出荷台数が減少するも販売金額は増加。2023年1月の国内PC出荷

 一方、JEITAでは、2023年1月の国内PC出荷実績について発表した。

 同調査は、自主統計として毎月発表しているもので、Apple Japan、NECパーソナルコンピュータ、セイコーエプソン、Dynabook、パナソニックコネクト、富士通クライアントコンピューティング、ユニットコム、レノボ・ジャパンの8社による統計になる。日本HPやデル・テクノロジーズなどは参加していない。先に触れたAV&IT機器世界需要動向調査とは異なる集計となっている。
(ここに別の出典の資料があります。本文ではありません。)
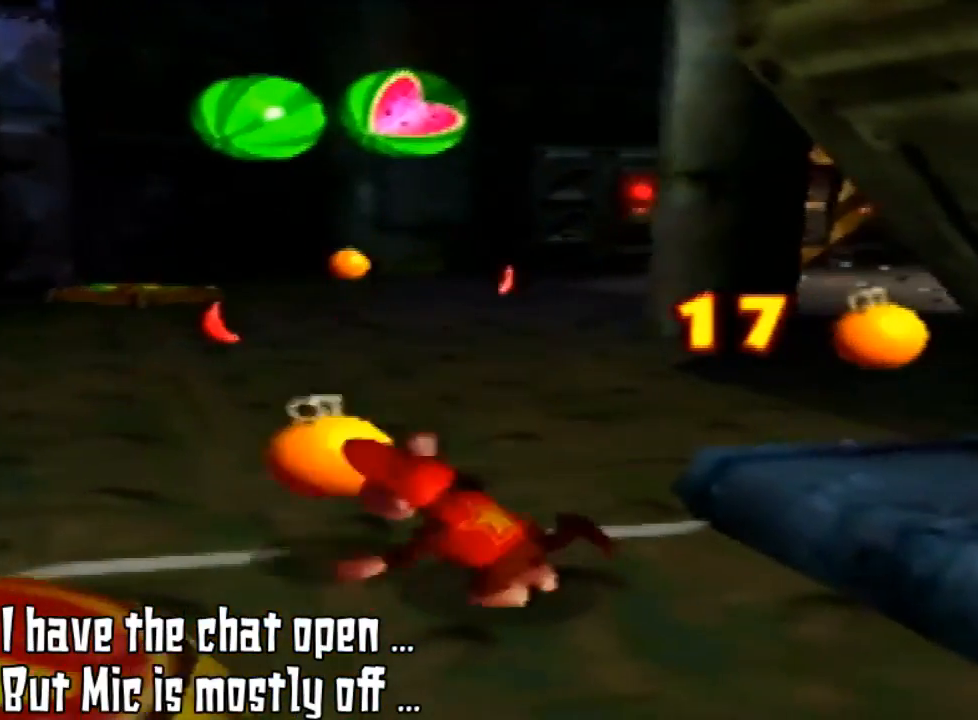
{"dt_ms": 500, "buttons": ["Z"], "left_stick": "up-left", "events": [[67, "C_RIGHT", "up"]]}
JEITA 2023年1月パーソナルコンピュータ国内出荷実績

 これによると、2023年1月の出荷台数は前年比4.3%減の52万8,000台と、4カ月連続での前年割れとなった。出荷台数はノートPCおよびデスクトップPCも前年割れとなっている。

 ノートPCは前年比5.2%減の42万1,000台となり、そのうちモバイルノートは17.6%減の16万4,000台、ノート型・その他は4.9%増の25万8,000台となった。また、デスクトップPCは0.7%減の10万6,000台。そのうちオールインワンが15.6%減の2万2,000台、単体が4.1%増の8万4,000台となった。

 このように台数ベースでは、前年割れとなったものの、金額ベースでは前年実績を上回っている。2023年1月の国内PCの出荷金額は前年比11.5%増の653億円となり、8カ月連続で前年実績を上回った。また、ノートPCは15.4%増の503億円と2桁増となり、デスクトップPCは0.3%増の150億円と微増。いずれもプラスとなった。

 2023年の国内PC市場は、厳しい1年になると見込まれており、台数ベースでは想定通りに前年割れのスタートとなった。だが、金額ベースではプラスに転じており、1月の実績でも2桁増の高い伸びを見せている。ここでは、部材価格の高騰や物流費の高騰などを背景にしたPC本体の値上げの影響がある。2023年は出荷台数は減少しながらも、販売金額は前年実績を上回るという異例の1年になりそうだ。